The countess turned deadly pale, terror almost stifled her. For the first time, she beheld the Gorgon, popular fury, in his face and while turning to stone the thought came to her: "Would you live with that?" Horror stole over her--she did not know whether her feeling was fear or loathing, she only knew that she must fly from the "turbid waves" ever rolling nearer.

There is no armor more impenetrable than the coldness of a dead feeling. Madeleine von Wildenau armed herself with it. "Tell me, if you please, how you came here, what you desire, and what put you into such excitement."
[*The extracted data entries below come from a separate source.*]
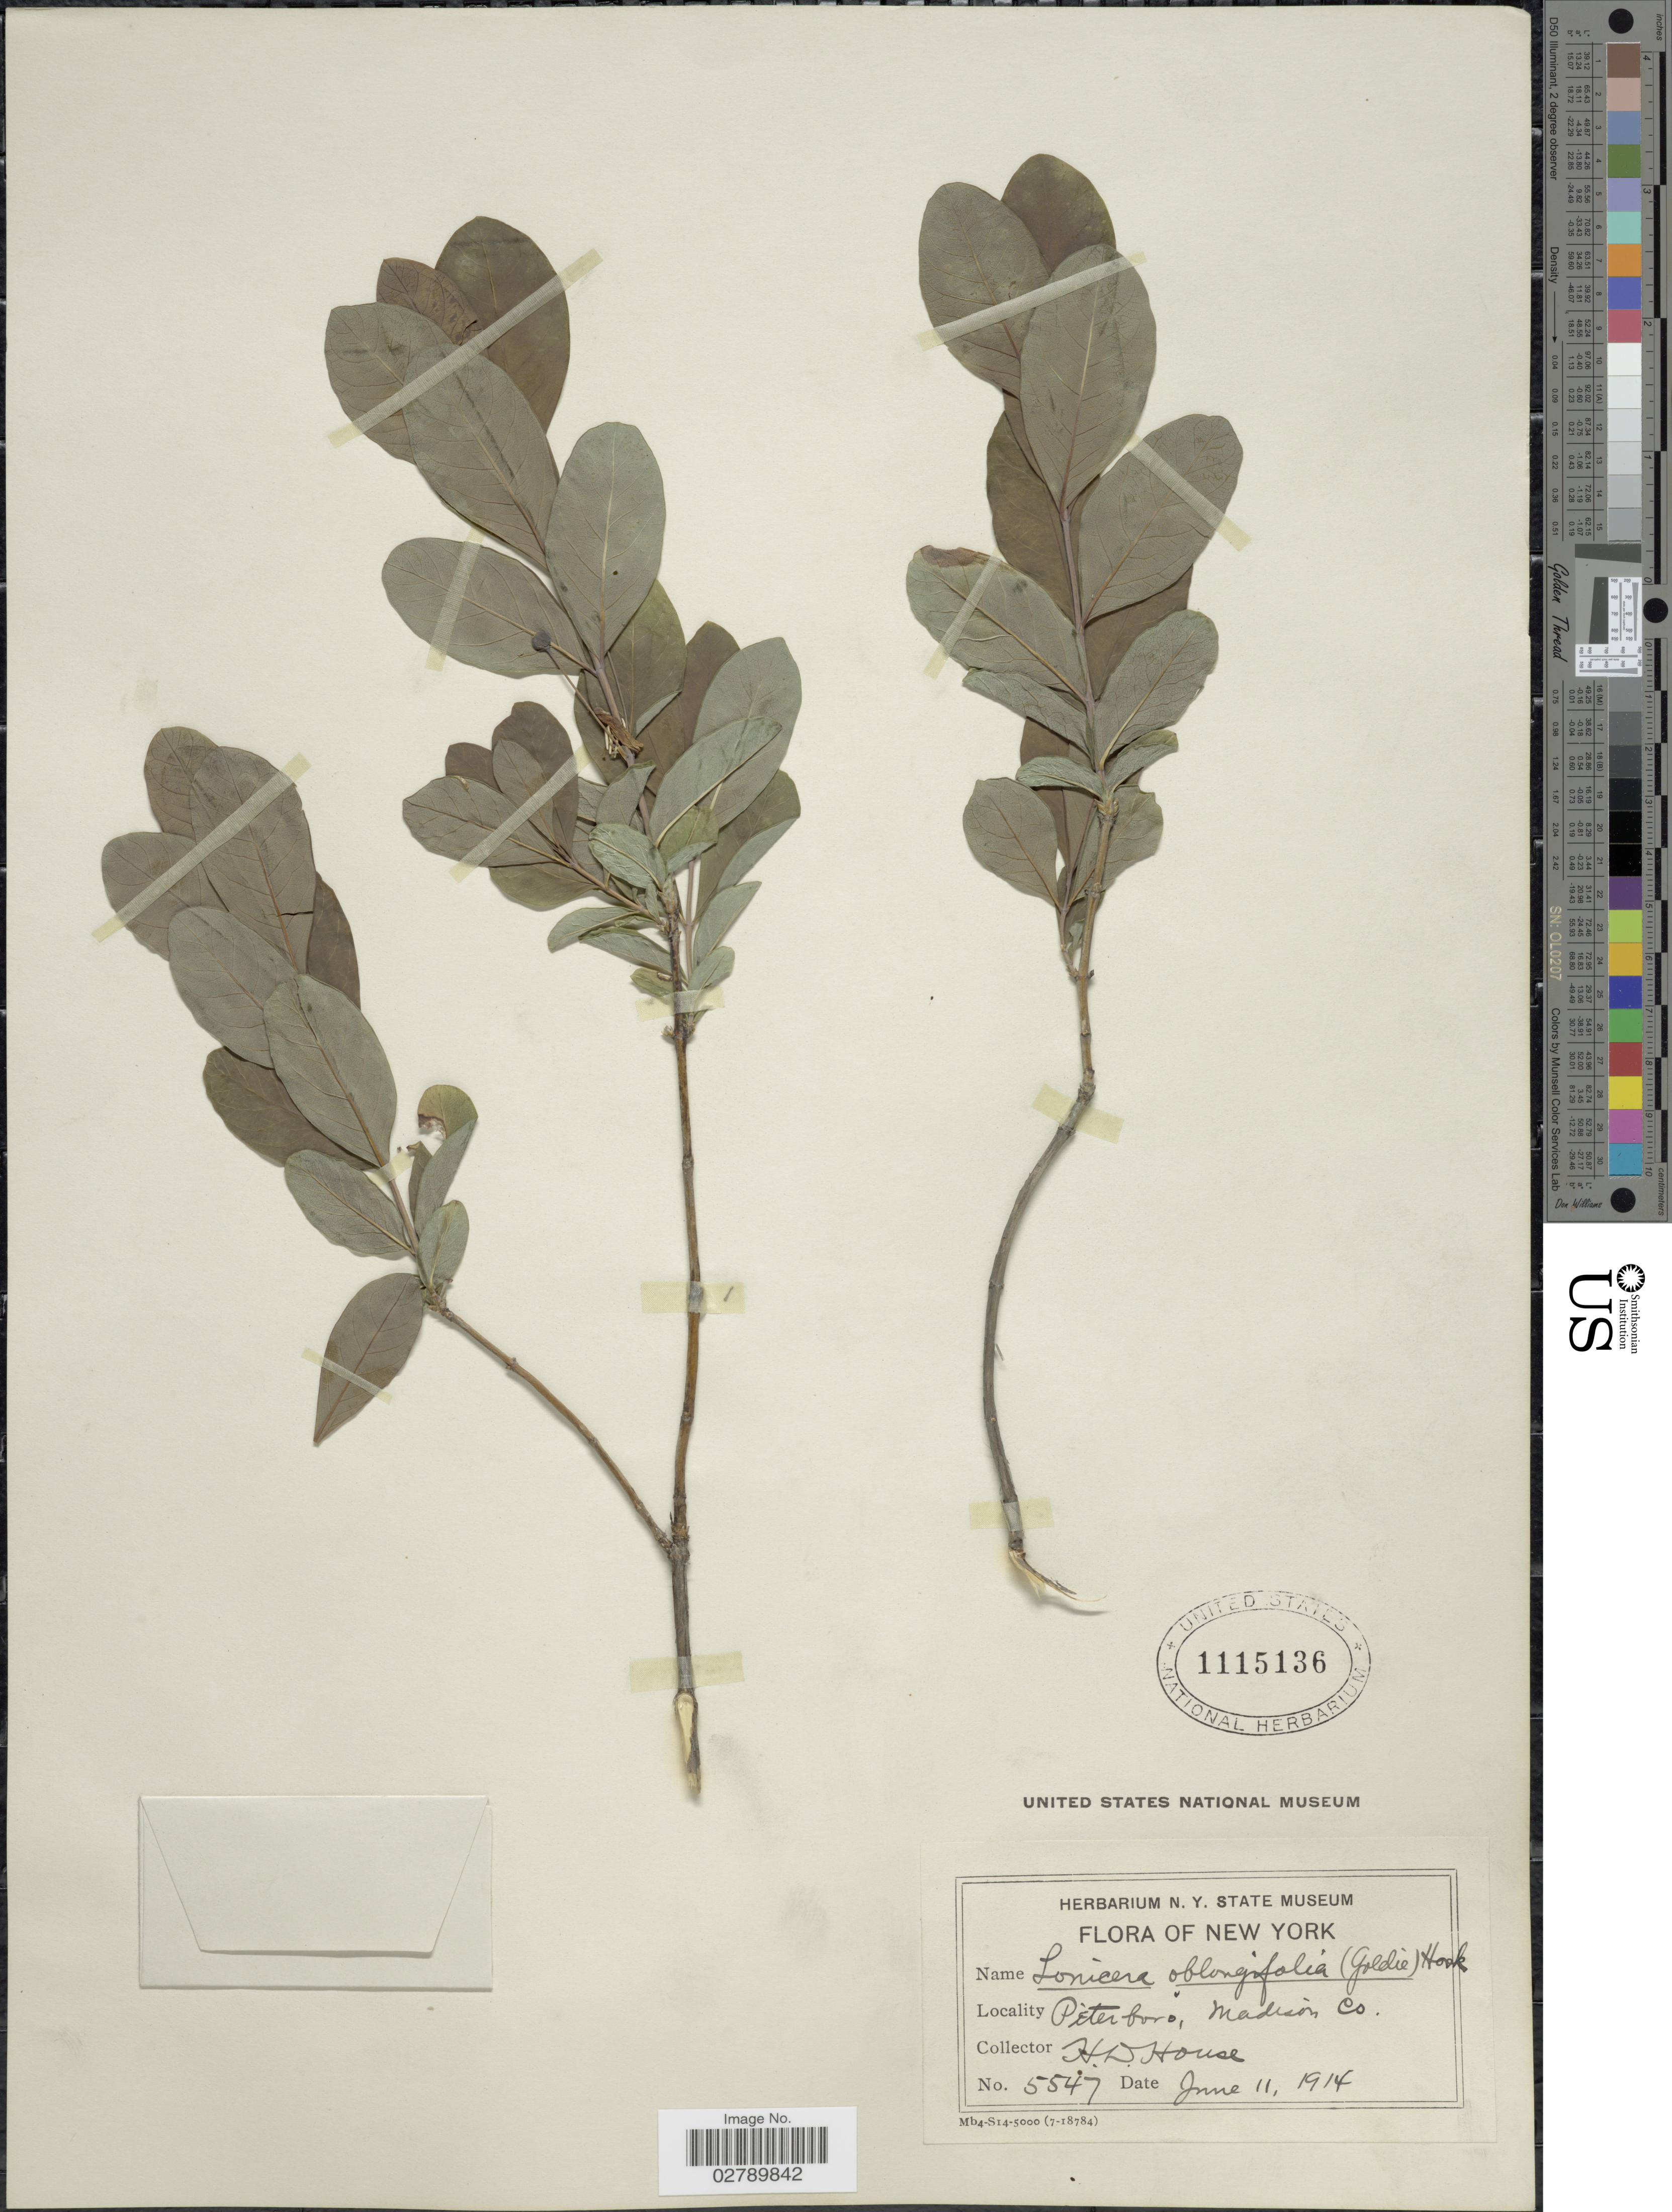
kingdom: Plantae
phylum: Tracheophyta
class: Magnoliopsida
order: Dipsacales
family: Caprifoliaceae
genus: Lonicera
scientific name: Lonicera oblongifolia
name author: Hook.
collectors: H. D. House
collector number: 5547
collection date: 1914-06-11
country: United States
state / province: New York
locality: Pèterboro, Madison Co.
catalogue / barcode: US 1115136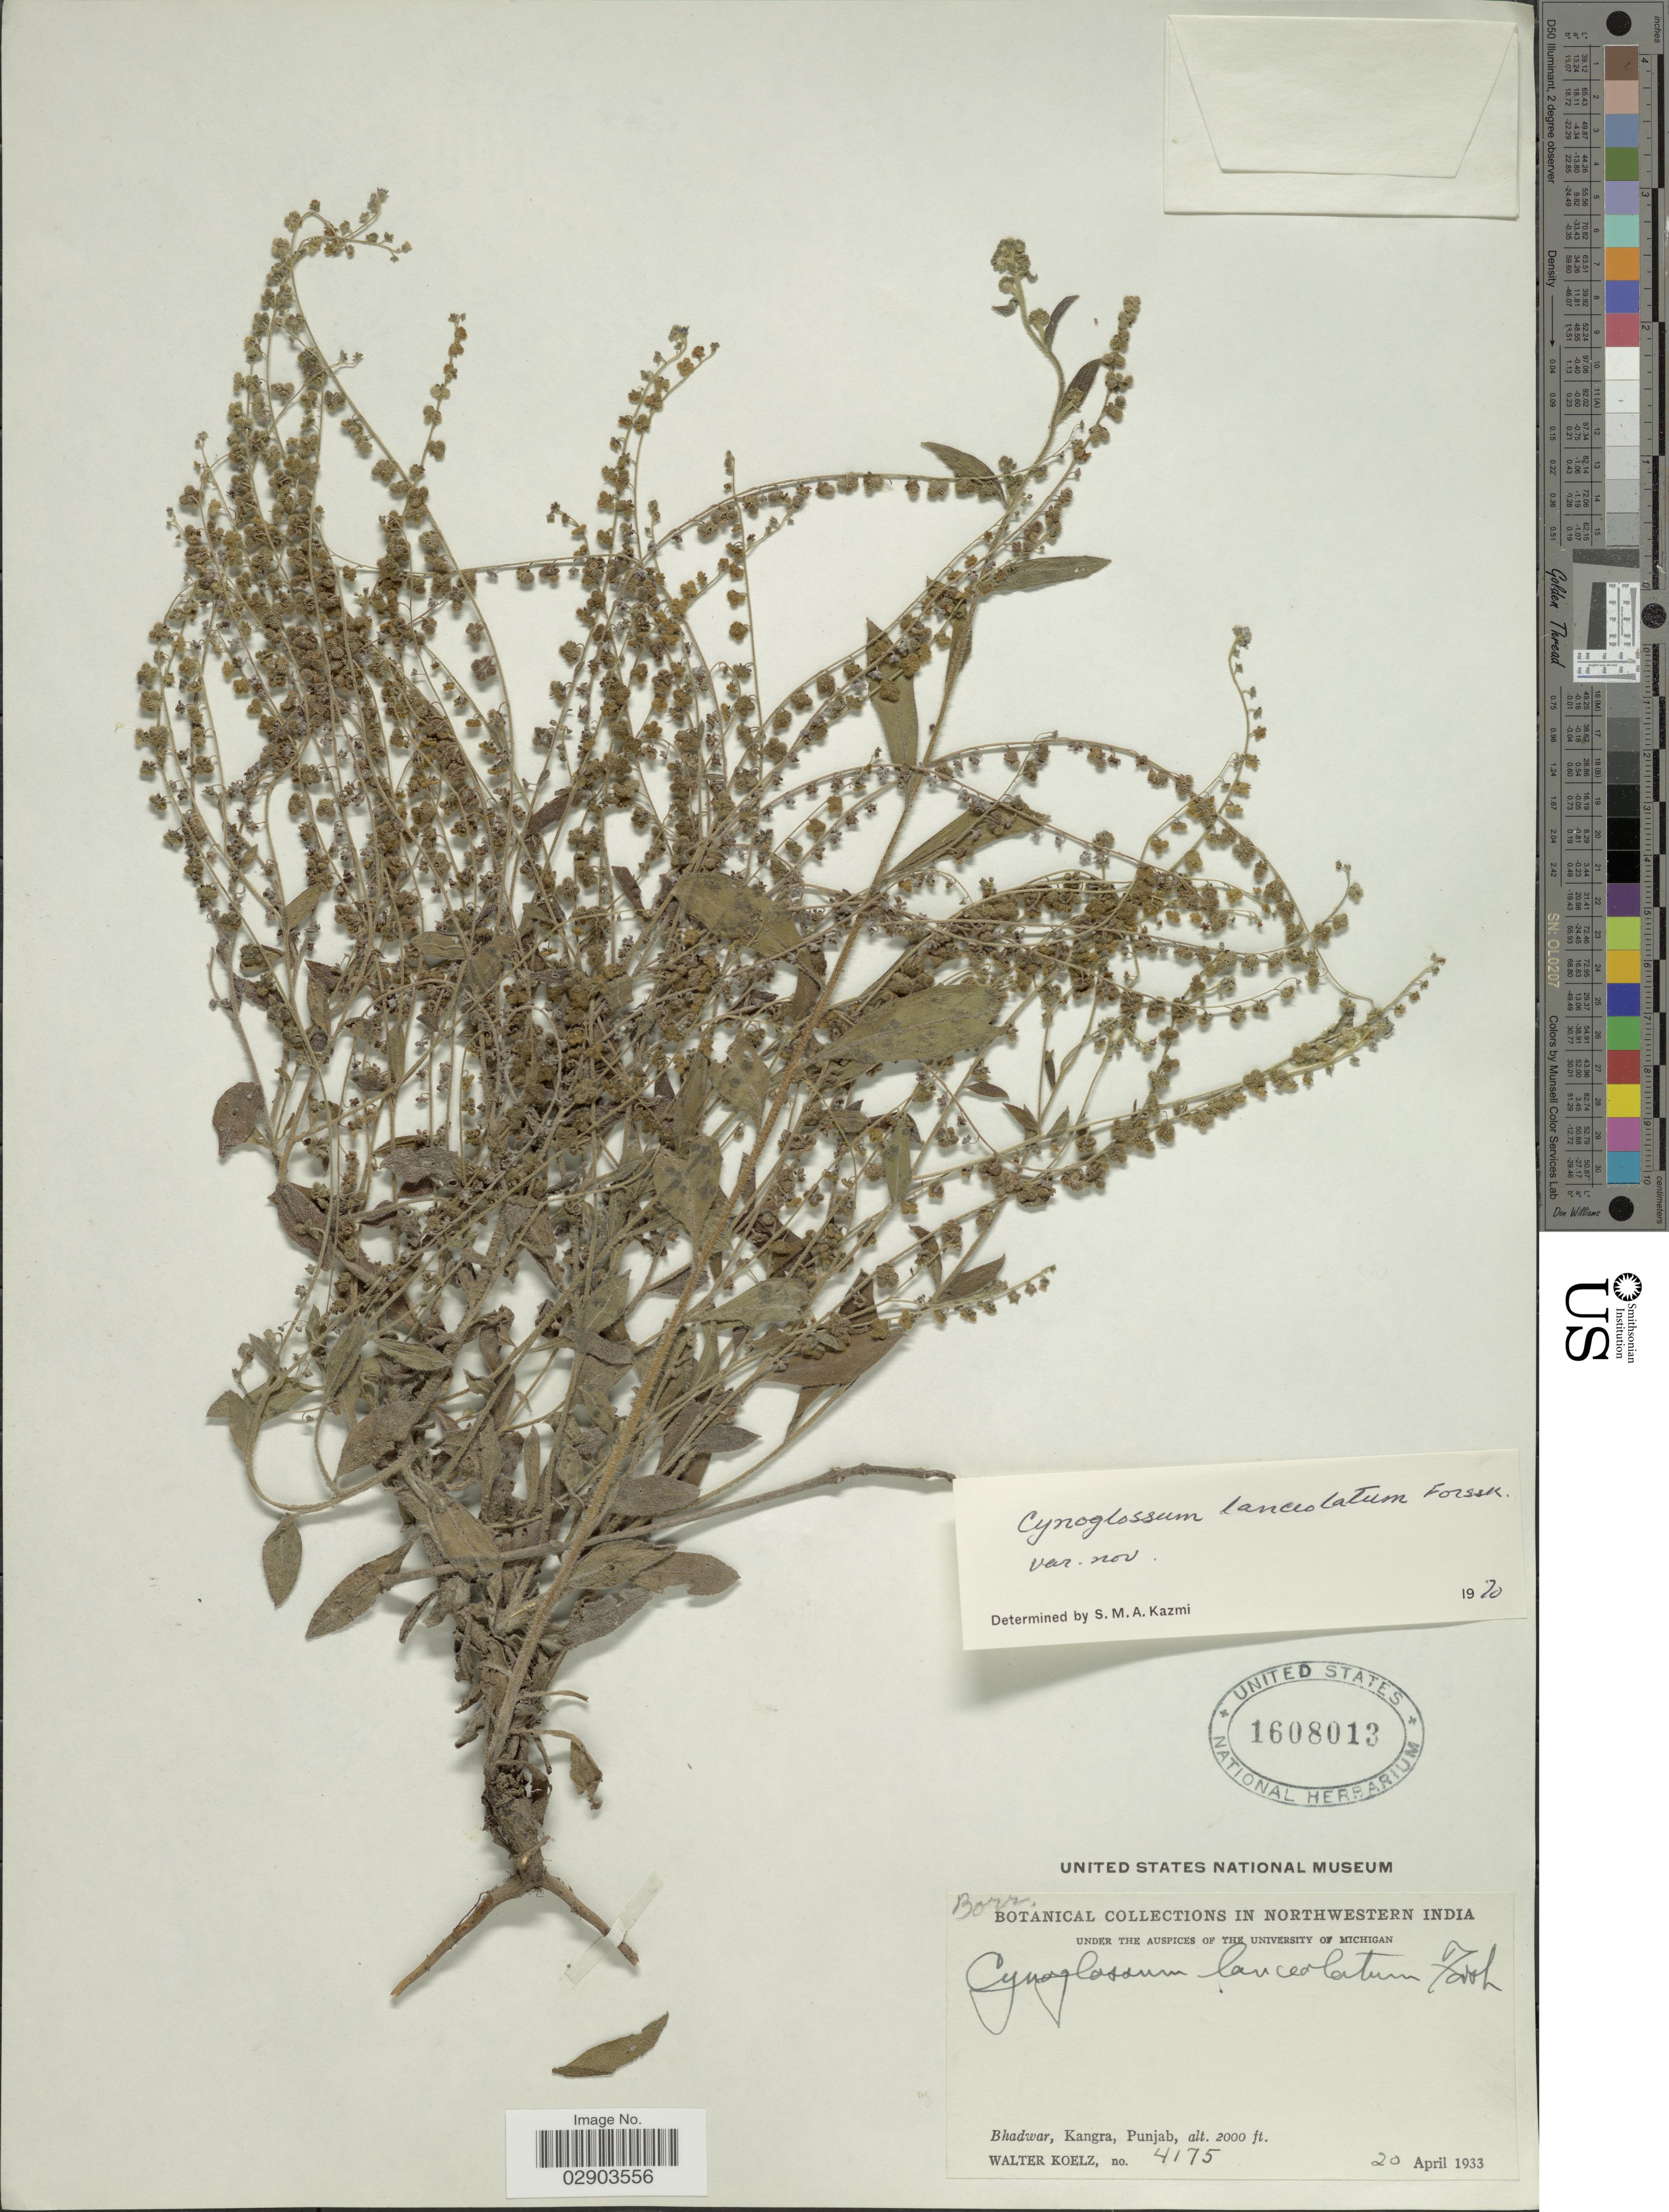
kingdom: Plantae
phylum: Tracheophyta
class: Magnoliopsida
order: Boraginales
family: Boraginaceae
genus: Cynoglossum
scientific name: Cynoglossum lanceolatum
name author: Forssk.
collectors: W. N. Koelz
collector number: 4175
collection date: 1933-04-20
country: India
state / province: Punjab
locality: Northwestern India, Bhadwar, Kangra, Punjab.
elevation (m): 610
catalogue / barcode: US 1608013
"What--merciful Heaven, do you still ask? I came here to learn where you were now, to what address I could write, as you made no reply to my announcement of Josepha's death--and I wished to say that I could no longer endure this life! While talking with the servant at the door, old Martin passed and told me that you were here. I wanted to say one last word to you--I went upstairs, found the footman, and asked, entreated him to announce me, or at least to inquire when I could speak to you! You had a visitor and could not be disturbed, was his scornful answer. Then the consciousness of my just rights awoke within me, and I commanded him to announce me. You refused to receive me: 'I must wait'--I--must wait in the ante-room while you, as I saw through the half-opened door, were whispering familiarly with you former suitor! Then I forgot everything and approached the door--the servant tried to prevent me, I flung him aside, and then--he dealt me a blow in the face--that face which you had once likened to the countenance of your God--he, your servant. If I had not had sufficient self-control at the moment to say to myself that the lackey was only your tool--I should have torn him to pieces with my own hands, as I should now tear you, if you were not a woman and sacred to me, even in your sin."

"I sincerely regret what has happened and do not blame you for making me--at least indirectly responsible. I will dismiss the servant, of course--although he has the excuse that you provoked him, and that he did not know you."

"Yes, he certainly cannot know me, when I am never permitted to appear."

"No matter, he should not venture to treat even a stranger so, and therefore must be punished with dismissal."